When the -c option is included, custardpy_differential_DRF identifies “differential DRF regions” where the DRF score exceeds the set threshold (--thre) and the DRF score difference between the treated and control samples surpasses the specified threshold (--thre). In cases where the -c option is not provided, the command simply detects genomic regions where the DRF score exceeds the set threshold (--thre).

custardpy_differential_DRF [-h] [-c CONTROL] [--type TYPE] [--gt GT]
                              [--thre THRE] [-r RESOLUTION]
                              [--distance_min DISTANCE_MIN]
                              [--distance_max DISTANCE_MAX] [--odir ODIR]
                              [input [input ...]]

positional arguments:
   input                 Input sample '<Input directory>:<label>'

optional arguments:
    -c CONTROL, --control CONTROL
                            Labels of negative control samples (separated by ',')
    --type TYPE           normalize type (default: SCALE)
    --gt GT               Genome table
    --thre THRE           threshold of differential DRF (default: 0.7)
    -r RESOLUTION, --resolution RESOLUTION
                            resolution (default: 25000)
    --distance_min DISTANCE_MIN
                            minimum distance of DRF (default: 500000)
    --distance_max DISTANCE_MAX
                            maximum distance of DRF (default: 2000000)
    --odir ODIR           Output directory (default: diffDRFregions)

6.2.1. Example

custardpy_differential_DRF --type VC_SQRT --gt genome_table.hg38.txt \
    JuicerResults_hg38/Control_1/:Control_1 \
    JuicerResults_hg38/Control_2/:Control_2 \
    JuicerResults_hg38/Control_3/:Control_3 \
    JuicerResults_hg38/Control_4/:Control_4 \
    JuicerResults_hg38/Control_5/:Control_5 \
    JuicerResults_hg38/Control_6/:Control_6 \
    JuicerResults_hg38/Rad21KD_1/:Rad21KD_1 \
    JuicerResults_hg38/Rad21KD_2/:Rad21KD_2 \
    JuicerResults_hg38/Rad21KD_3/:Rad21KD_3 \
    JuicerResults_hg38/NIPBLKD_1/:NIPBLKD_1 \
    JuicerResults_hg38/NIPBLKD_2/:NIPBLKD_2 \
    JuicerResults_hg38/NIPBLKD_2/:NIPBLKD_3 \
    JuicerResults_hg38/CTCFKD_1/:CTCFKD_1 \
    JuicerResults_hg38/CTCFKD_2/:CTCFKD_2 \
    JuicerResults_hg38/CTCFKD_2/:CTCFKD_3 \
    -c Control_2,Control_3,Control_4,Control_5,Control_6,CTCFKD_1,CTCFKD_2,CTCFKD_3

This command uses Control_1 as the benchmark for calculating the DRF score across all other samples. It’s important to note that Control_1 is thus not included when specifying negative control samples with the `-c option (samples separated by ‘,’).

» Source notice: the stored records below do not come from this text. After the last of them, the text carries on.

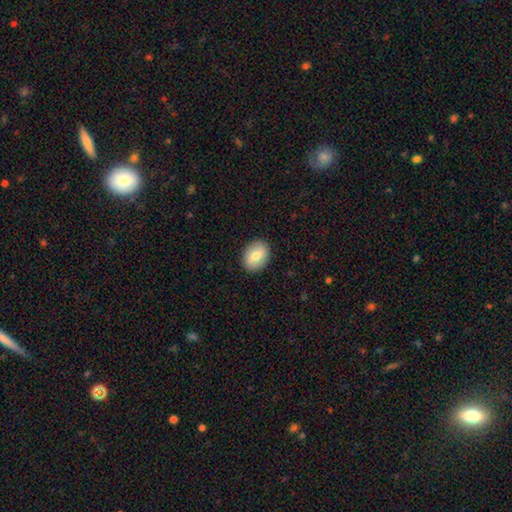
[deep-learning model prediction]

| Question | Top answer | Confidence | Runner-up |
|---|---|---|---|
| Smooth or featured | smooth | 74% | featured or disk (19%) |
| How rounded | in between | 63% | round (36%) |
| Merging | none | 89% | minor disturbance (8%) |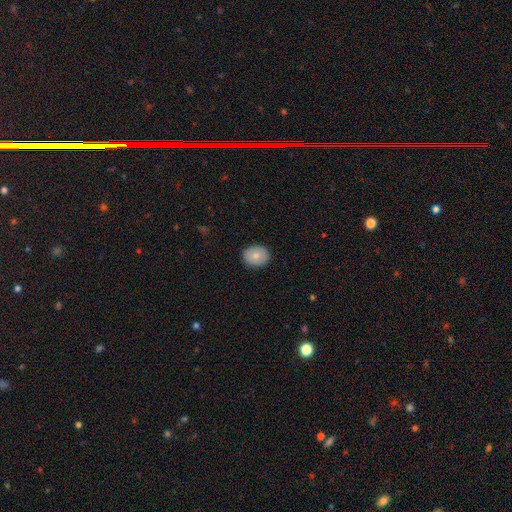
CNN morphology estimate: A smooth galaxy with no disk features (76%) that is round (56%). Merging: none (88%).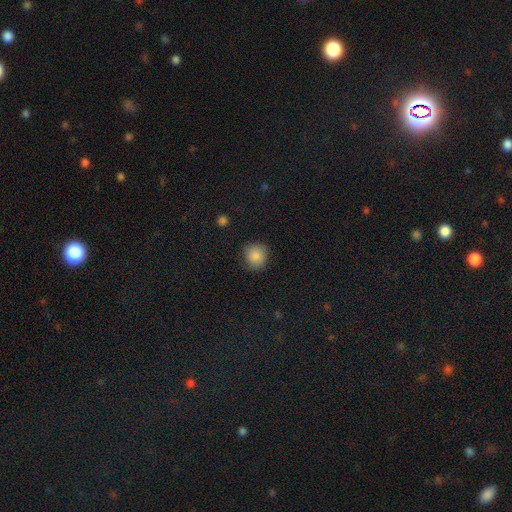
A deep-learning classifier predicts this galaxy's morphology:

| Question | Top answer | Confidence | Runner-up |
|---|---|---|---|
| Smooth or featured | smooth | 86% | star or artifact (9%) |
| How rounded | round | 87% | in between (12%) |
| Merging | none | 81% | minor disturbance (14%) |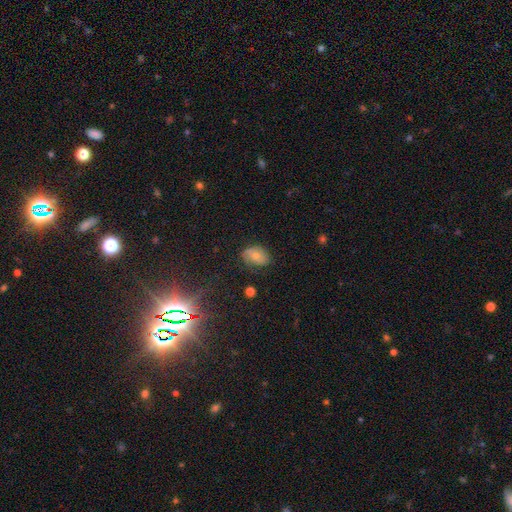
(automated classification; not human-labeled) Overall: smooth (58%; featured or disk 30%). How rounded: in between (73%). Merging: none (64%; minor disturbance 27%).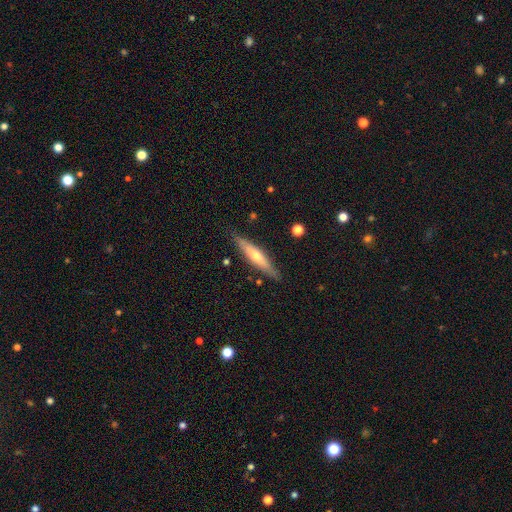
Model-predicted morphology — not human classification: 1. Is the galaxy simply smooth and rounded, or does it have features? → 55% featured or disk, 39% smooth, 6% star or artifact.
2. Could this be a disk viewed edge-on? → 92% yes, 8% no.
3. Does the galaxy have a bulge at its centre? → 79% rounded, 16% none, 5% boxy.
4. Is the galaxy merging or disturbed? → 87% none, 10% minor disturbance, 2% major disturbance, 1% merger.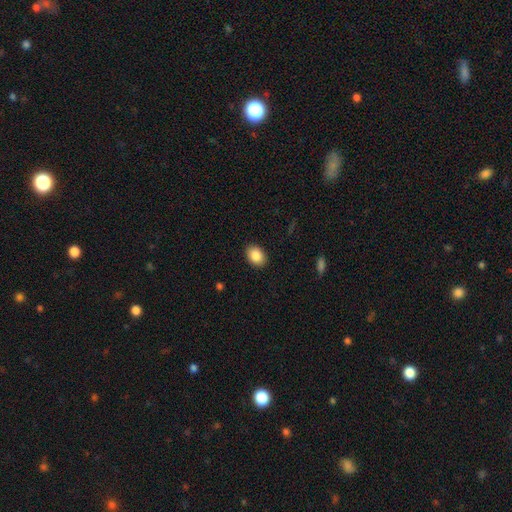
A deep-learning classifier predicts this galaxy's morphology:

The command generates the following output files in the specified output directory (--odir):

  • DifferentialDRFregions.thre*.tsv: The BED file containing the identified differential DRF regions

  • DRFdiff.chr*.thre*.pdf: Visualization of the differential DRF scores.

Alternate

Fig. 6.3 DifferentialDRFregions (chr21)

The graph presents the average DRF score of treated (blue line) and control (black line) samples. The dashed red lines indicates the DRF threshold (both positive and negative values). The shaded regions indicate the 99% confidence interval. The differential DRF regions identified are denoted by the purple lines at the bottom of the visualization.